▶ **Assignment**:
Report each line of the records where "method" occurs.

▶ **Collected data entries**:
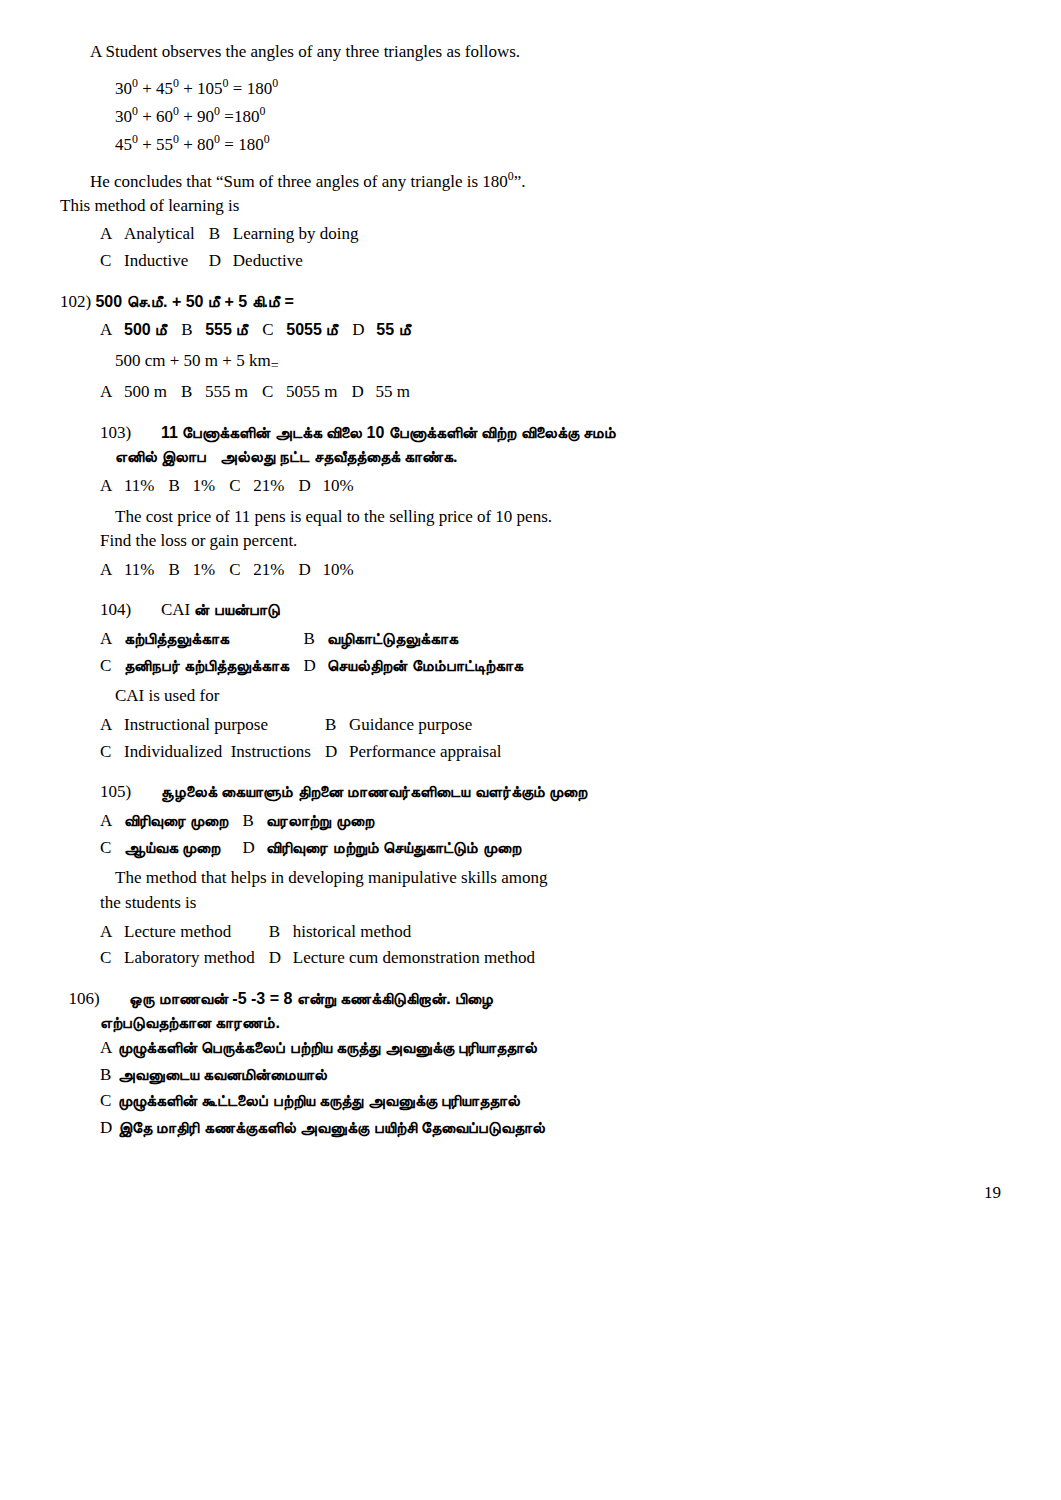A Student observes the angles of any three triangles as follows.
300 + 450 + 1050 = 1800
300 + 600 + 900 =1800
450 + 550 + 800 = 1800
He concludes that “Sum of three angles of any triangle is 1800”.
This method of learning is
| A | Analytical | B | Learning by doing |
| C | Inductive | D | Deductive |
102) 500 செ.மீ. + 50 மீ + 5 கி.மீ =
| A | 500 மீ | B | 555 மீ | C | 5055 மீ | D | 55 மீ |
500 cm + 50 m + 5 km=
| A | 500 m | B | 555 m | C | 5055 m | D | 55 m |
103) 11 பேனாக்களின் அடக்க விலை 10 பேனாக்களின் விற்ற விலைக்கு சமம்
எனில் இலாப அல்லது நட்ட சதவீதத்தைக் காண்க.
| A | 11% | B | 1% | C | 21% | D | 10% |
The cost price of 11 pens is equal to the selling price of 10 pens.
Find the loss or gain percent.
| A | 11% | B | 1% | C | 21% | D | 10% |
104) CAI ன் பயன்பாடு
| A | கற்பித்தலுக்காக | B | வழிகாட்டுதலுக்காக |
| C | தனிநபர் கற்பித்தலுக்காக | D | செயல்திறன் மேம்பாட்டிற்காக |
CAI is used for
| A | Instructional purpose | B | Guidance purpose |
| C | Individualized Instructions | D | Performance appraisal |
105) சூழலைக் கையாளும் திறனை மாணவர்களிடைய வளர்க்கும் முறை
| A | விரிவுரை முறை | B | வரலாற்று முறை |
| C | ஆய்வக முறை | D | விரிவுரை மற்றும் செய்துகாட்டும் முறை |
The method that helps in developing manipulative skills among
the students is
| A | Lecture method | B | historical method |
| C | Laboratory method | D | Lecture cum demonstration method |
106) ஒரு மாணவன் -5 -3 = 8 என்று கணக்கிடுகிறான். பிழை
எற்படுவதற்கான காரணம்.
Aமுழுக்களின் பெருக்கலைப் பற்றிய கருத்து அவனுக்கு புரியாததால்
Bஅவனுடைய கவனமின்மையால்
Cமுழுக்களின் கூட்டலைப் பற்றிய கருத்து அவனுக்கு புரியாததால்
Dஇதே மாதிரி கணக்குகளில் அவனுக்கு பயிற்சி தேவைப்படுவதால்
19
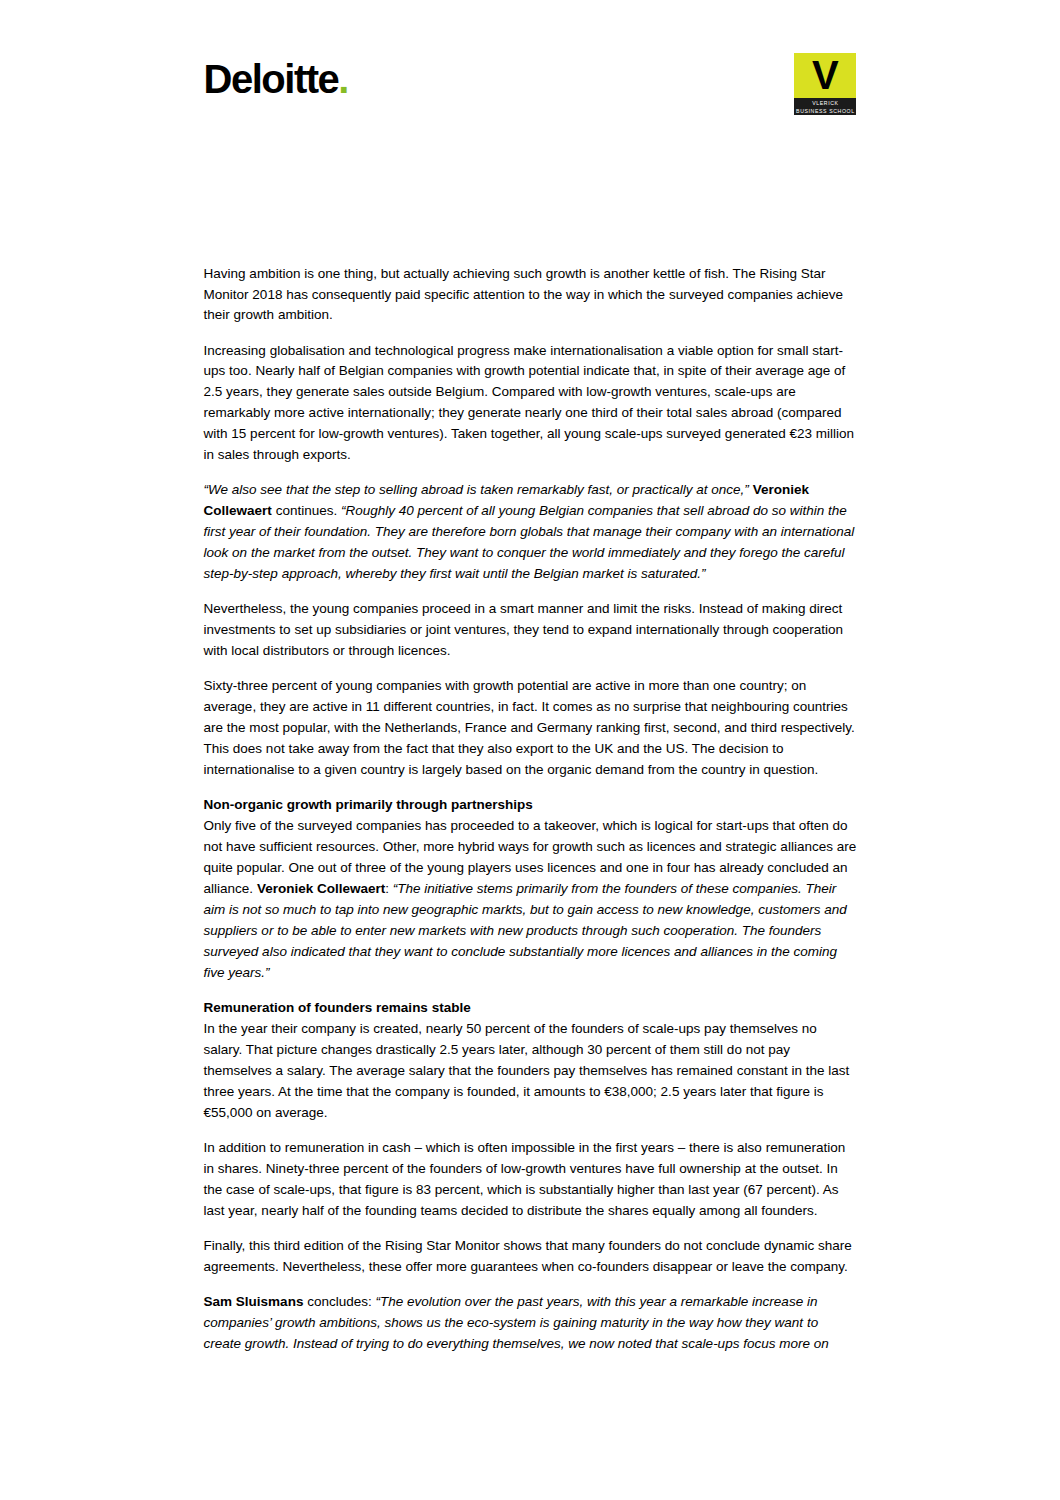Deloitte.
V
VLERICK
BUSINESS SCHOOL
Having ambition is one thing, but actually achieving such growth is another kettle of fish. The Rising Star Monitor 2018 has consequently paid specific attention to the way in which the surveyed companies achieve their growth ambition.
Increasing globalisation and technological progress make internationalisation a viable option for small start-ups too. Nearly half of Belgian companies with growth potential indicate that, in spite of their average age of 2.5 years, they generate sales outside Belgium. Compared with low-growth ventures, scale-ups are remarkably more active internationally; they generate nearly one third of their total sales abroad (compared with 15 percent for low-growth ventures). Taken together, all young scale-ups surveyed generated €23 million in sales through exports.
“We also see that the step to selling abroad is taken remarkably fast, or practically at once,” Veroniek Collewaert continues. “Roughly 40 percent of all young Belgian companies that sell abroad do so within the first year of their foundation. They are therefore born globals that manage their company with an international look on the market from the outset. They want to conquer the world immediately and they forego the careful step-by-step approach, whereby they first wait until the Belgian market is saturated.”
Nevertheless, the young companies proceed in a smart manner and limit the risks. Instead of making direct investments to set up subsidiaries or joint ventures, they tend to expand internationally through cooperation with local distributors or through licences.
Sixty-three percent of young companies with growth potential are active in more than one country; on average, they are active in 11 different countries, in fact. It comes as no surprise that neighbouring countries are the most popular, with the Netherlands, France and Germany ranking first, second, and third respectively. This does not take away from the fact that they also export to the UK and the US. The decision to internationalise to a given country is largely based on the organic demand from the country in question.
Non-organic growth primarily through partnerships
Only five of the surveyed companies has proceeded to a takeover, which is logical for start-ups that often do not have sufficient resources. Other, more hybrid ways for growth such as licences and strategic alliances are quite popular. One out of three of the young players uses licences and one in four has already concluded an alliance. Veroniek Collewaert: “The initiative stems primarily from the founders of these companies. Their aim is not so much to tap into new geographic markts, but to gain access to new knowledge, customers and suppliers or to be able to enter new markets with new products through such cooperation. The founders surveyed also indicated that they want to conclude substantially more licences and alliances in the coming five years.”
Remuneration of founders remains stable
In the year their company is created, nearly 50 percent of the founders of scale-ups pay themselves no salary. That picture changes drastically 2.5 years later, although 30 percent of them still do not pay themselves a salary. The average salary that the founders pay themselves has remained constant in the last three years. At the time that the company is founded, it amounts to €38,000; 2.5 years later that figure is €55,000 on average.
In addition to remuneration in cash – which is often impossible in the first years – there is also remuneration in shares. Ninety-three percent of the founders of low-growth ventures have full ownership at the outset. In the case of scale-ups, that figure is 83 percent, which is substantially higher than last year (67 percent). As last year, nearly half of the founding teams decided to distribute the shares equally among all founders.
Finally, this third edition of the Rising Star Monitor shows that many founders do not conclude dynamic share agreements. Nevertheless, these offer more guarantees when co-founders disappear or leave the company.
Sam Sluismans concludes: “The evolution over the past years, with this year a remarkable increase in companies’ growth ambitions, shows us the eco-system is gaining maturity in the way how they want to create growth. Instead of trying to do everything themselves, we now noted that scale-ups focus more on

...

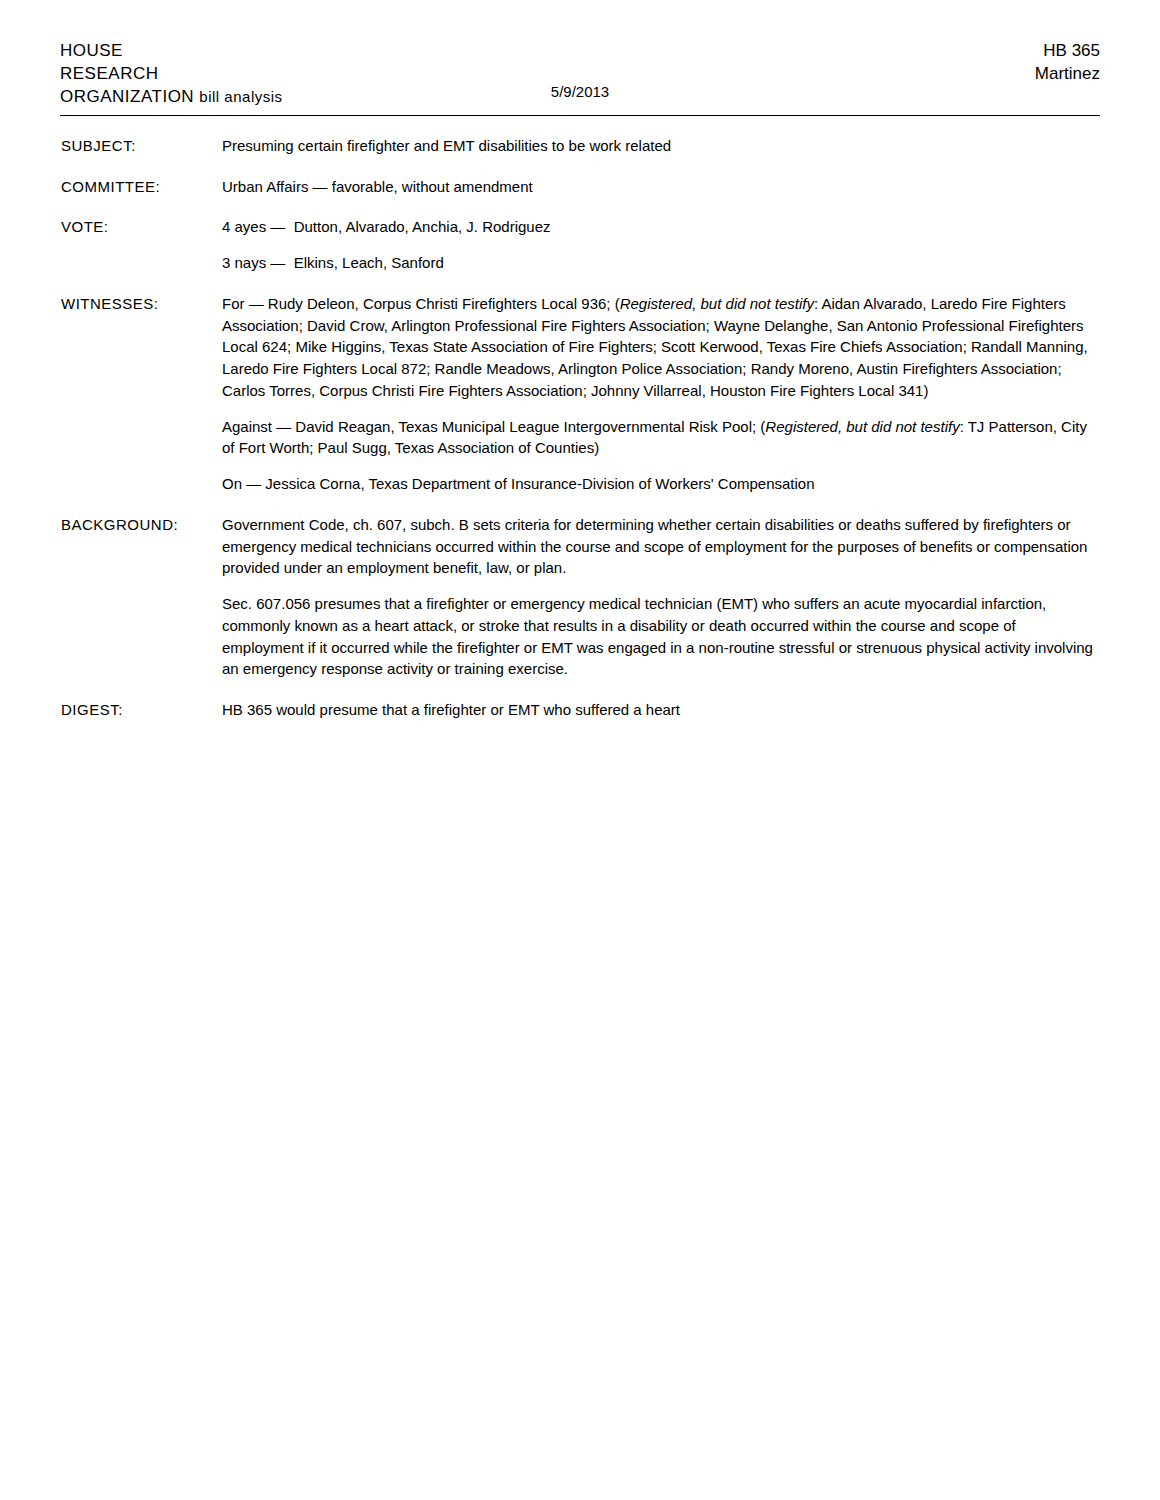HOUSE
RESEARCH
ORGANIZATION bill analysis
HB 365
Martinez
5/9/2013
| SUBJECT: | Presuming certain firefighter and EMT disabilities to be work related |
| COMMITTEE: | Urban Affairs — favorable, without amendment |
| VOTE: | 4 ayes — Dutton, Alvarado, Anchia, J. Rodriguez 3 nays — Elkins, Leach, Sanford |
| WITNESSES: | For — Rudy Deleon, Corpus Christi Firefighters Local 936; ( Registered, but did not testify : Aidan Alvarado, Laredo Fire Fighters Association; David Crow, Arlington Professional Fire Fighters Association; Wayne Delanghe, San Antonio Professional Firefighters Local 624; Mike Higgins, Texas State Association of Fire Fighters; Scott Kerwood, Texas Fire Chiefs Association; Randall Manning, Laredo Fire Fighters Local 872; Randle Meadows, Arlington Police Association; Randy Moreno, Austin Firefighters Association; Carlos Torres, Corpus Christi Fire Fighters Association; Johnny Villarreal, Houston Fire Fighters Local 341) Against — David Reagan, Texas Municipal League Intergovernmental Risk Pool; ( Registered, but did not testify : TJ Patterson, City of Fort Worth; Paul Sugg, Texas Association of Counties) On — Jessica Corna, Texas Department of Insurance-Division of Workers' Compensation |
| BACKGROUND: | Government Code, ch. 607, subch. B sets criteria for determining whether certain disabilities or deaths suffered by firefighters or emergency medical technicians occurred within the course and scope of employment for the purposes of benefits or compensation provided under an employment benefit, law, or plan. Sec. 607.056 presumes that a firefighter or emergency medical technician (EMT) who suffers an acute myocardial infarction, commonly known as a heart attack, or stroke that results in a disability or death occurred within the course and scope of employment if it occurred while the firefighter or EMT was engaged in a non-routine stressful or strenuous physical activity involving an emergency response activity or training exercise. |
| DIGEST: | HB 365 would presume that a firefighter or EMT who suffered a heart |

▶ **Solution to the exercise**:
This method of learning is
The method that helps in developing manipulative skills among
| A | Lecture method | B | historical method |
| C | Laboratory method | D | Lecture cum demonstration method |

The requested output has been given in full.